Web Scraping Tarpits: Who Actually Gets Caught

Sites Are Setting Traps for AI Crawlers

A tool called Nepenthes went viral in early 2025. It generates infinite mazes of fake web pages, each linking to more fake pages, designed to trap crawlers in a loop they can't escape. The text on those pages? Algorithmically generated gibberish, crafted to pollute AI training datasets with garbage.

Nepenthes isn't alone. Projects like Locaine and a growing list of open-source "tarpits" have popped up on GitHub, each with the same pitch: if AI companies won't respect robots.txt, site owners will fight back with poison.

The motivation makes sense. An academic study on arXiv found that AI-blocking among reputable sites jumped from 23% in September 2023 to nearly 60% by May 2025. BuzzStream's analysis showed 79% of top news sites now block AI training bots via robots.txt. And Cloudflare Radar reported that 75% of AI-related web traffic in mid-2025 was generated for training purposes, not search or inference.

But tarpits don't check credentials. They don't ask why you're crawling. They trap anything that looks automated.

Who's Actually Getting Trapped

The intended targets are obvious: GPTBot, ClaudeBot, the AI company crawlers collecting the open web for training data. The problem is that tarpits can't tell the difference between OpenAI's crawler and your price monitoring script.

Tarpits detect automated request patterns. If your scraper follows links systematically, hits pages at consistent intervals, or skips JavaScript execution (the way most AI training crawlers operate), it looks like a target. The trap doesn't care that you're a 10-person e-commerce team tracking competitor pricing. It sees bot-shaped traffic and starts serving fake pages.

This isn't just theoretical. Research from Rutgers and Wharton found that sites blocking AI crawlers saw a 23.1% decline in total traffic and a 13.9% drop in human traffic. The aggressive blocking posture doesn't just stop AI scrapers. It hurts the site's own visibility too.

And tarpits go further: they actively waste a crawler's compute, storage, and bandwidth while feeding it data that degrades whatever model or database it's building.

The Escalation Ladder

Robots.txt was always a gentleman's agreement. It worked when everyone followed the rules. When major AI companies started ignoring it (or finding creative interpretations of "crawling for search" vs. "crawling for training"), site owners escalated.

The pattern looks like this:

Robots.txt blocks: the polite request
User-agent filtering: blocking known AI crawler signatures
Behavioral detection: catching unknown crawlers by their request patterns
Tarpits: active countermeasures that waste resources and poison data

Each step catches more threats. Each step also catches more legitimate traffic. By step four, you're treating all automated access as hostile. So a scraper collecting publicly available product prices for a comparison service hits the same traps as GPTBot collecting data without permission.
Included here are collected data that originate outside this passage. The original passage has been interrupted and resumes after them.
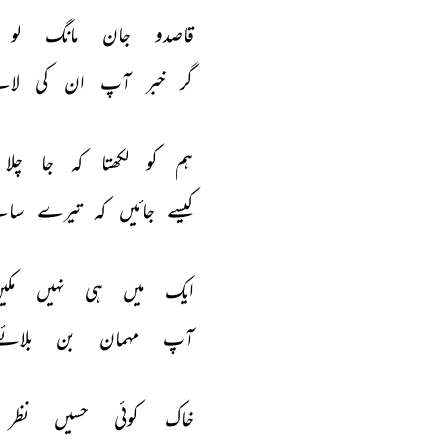
قاصدو 
جان 
مانگ 
لو 
گر 
خبر 
آپ 
ان 
کی 
لائ
ہم 
کو 
لکھتا 
کہ 
جا 
چلا 
کیسے 
جائیں 
کہ 
تیرے 
سائ
ایک 
میں 
ہی 
نہیں 
مکی
آپ 
مہمان 
بن 
بلائے
خاک 
کوئی 
حسیں 
نظر 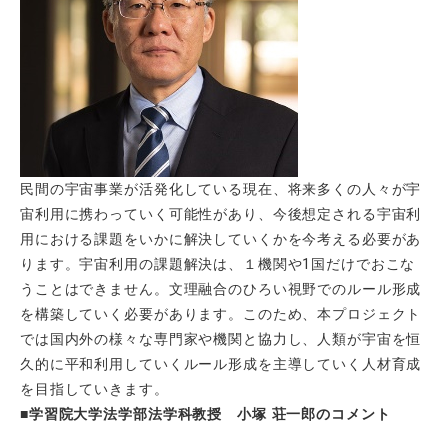
民間の宇宙事業が活発化している現在、将来多くの人々が宇
宙利用に携わっていく可能性があり、今後想定される宇宙利
用における課題をいかに解決していくかを今考える必要があ
ります。宇宙利用の課題解決は、１機関や1国だけでおこな
うことはできません。文理融合のひろい視野でのルール形成
を構築していく必要があります。このため、本プロジェクト
では国内外の様々な専門家や機関と協力し、人類が宇宙を恒
久的に平和利用していくルール形成を主導していく人材育成
を目指していきます。
■学習院大学法学部法学科教授 小塚 荘一郎のコメント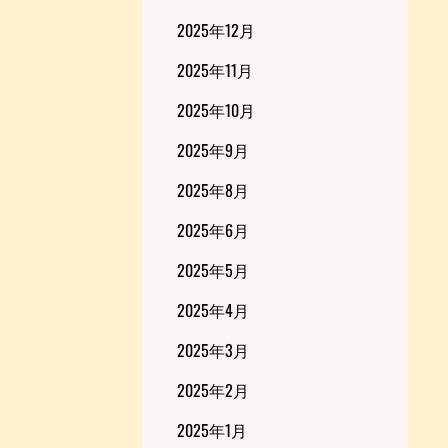
2025年12月
2025年11月
2025年10月
2025年9月
2025年8月
2025年6月
2025年5月
2025年4月
2025年3月
2025年2月
2025年1月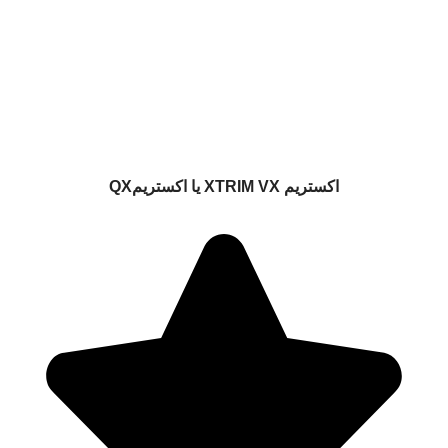
اکستریم XTRIM VX یا اکستریمQX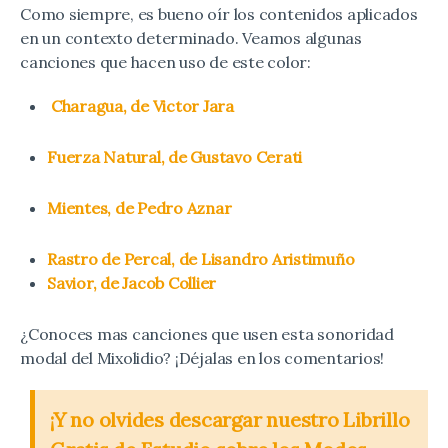
Como siempre, es bueno oír los contenidos aplicados
en un contexto determinado. Veamos algunas
canciones que hacen uso de este color:
Charagua, de Victor Jara
Fuerza Natural, de Gustavo Cerati
Mientes, de Pedro Aznar
Rastro de Percal, de Lisandro Aristimuño
Savior, de Jacob Collier
¿Conoces mas canciones que usen esta sonoridad
modal del Mixolidio? ¡Déjalas en los comentarios!
¡Y no olvides descargar nuestro Librillo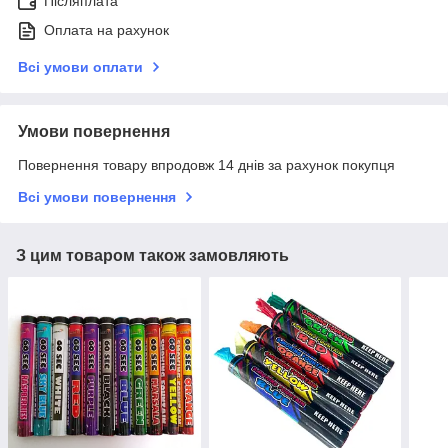
Післяплата
Оплата на рахунок
Всі умови оплати
Умови повернення
Повернення товару впродовж 14 днів за рахунок покупця
Всі умови повернення
З цим товаром також замовляють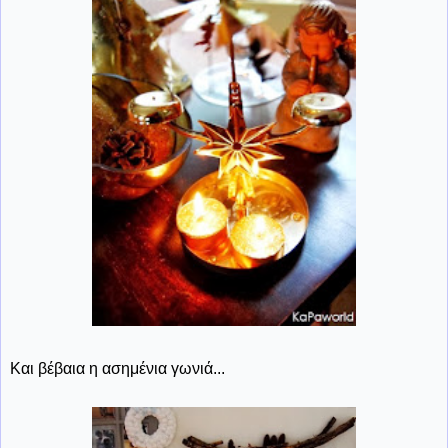
Και βέβαια η ασημένια γωνιά...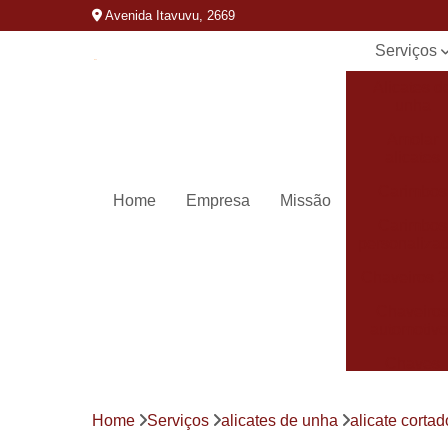
Avenida Itavuvu, 2669
Serviços
Alicates d
unha
Amolar
alicates
Carimbos
Home
Empresa
Missão
Carimbos
personaliza
Chaveiros 
Chaveiro
automotivo
Chaves
canivete
Chaves
Home
Serviços
alicates de unha
alicate corta
codificada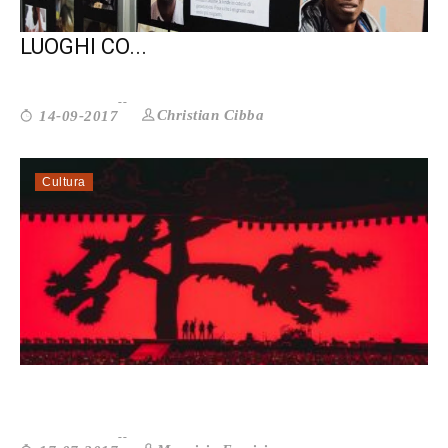
MIGRANTI E INFORMAZIONE TRA
LUOGHI CO...
Christian Cibba
14-09-2017
Cultura
U2: L’AMARA ATTUALITÀ DI THE JO...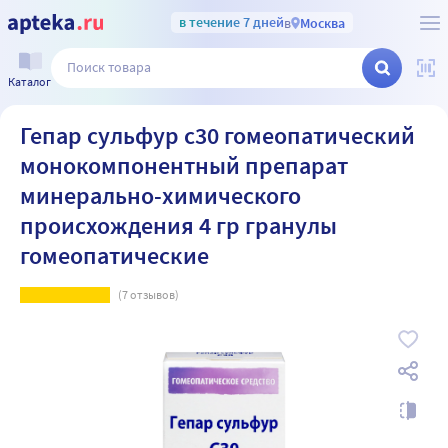
в течение 7 дней
в
Москва
Каталог
Гепар сульфур с30 гомеопатический
монокомпонентный препарат
минерально-химического
происхождения 4 гр гранулы
гомеопатические
(
7
отзывов)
What Data Teams Should Do Now

If you're running data collection at any scale, tarpits change the rules. Several things matter more than they used to.

Respect robots.txt, always. This sounds basic, but it's table stakes now. Sites use robots.txt as a first-pass filter. Ignore it, and you're putting yourself in the same category as the AI training bots that started this whole tarpit response.

Don't look like a training crawler. AI training crawlers have predictable signatures: they follow every link, request pages in bulk, skip JavaScript, and maintain regular intervals. If your scraper does the same, behavioral detection will flag it. Vary your timing. Load only what you need. Execute JavaScript when the site requires it. We wrote about what causes scrapers to get blocked in Why Your Web Scraper Keeps Breaking.

Validate incoming data. Tarpits serve plausible-looking garbage. If you're not checking responses in your pipeline, you could be storing Markov-generated text as real product descriptions. Build validation as a core step, not an afterthought.

Invest in your request infrastructure. The old playbook (rotate IPs, solve CAPTCHAs, retry on failure) isn't enough. Modern anti-bot systems analyze TLS fingerprints, browser behavior, and session patterns. Smart proxy routing helps, but the real shift is from IP-level to behavior-level detection. If you're scraping JavaScript-heavy sites, browser-based collection is increasingly the only reliable approach.

The Access Gap Is Widening

We think the web is heading toward a clear split. On one side: sites that monetize data through paid access agreements, API partnerships, and licensed crawling. On the other: sites that treat all automated access as a threat and deploy progressively aggressive countermeasures.

For data teams, this means collection costs will keep rising. Not because the technology is harder to build, but because the environment is more hostile. The teams that invest in responsible, transparent scraping practices will keep their access. The ones that look like training bots will get trapped, poisoned, and locked out.

Tarpits aren't going away. The question for your team isn't whether to worry about them. It's whether your infrastructure can spot the difference between a real page and a trap before that data hits your database.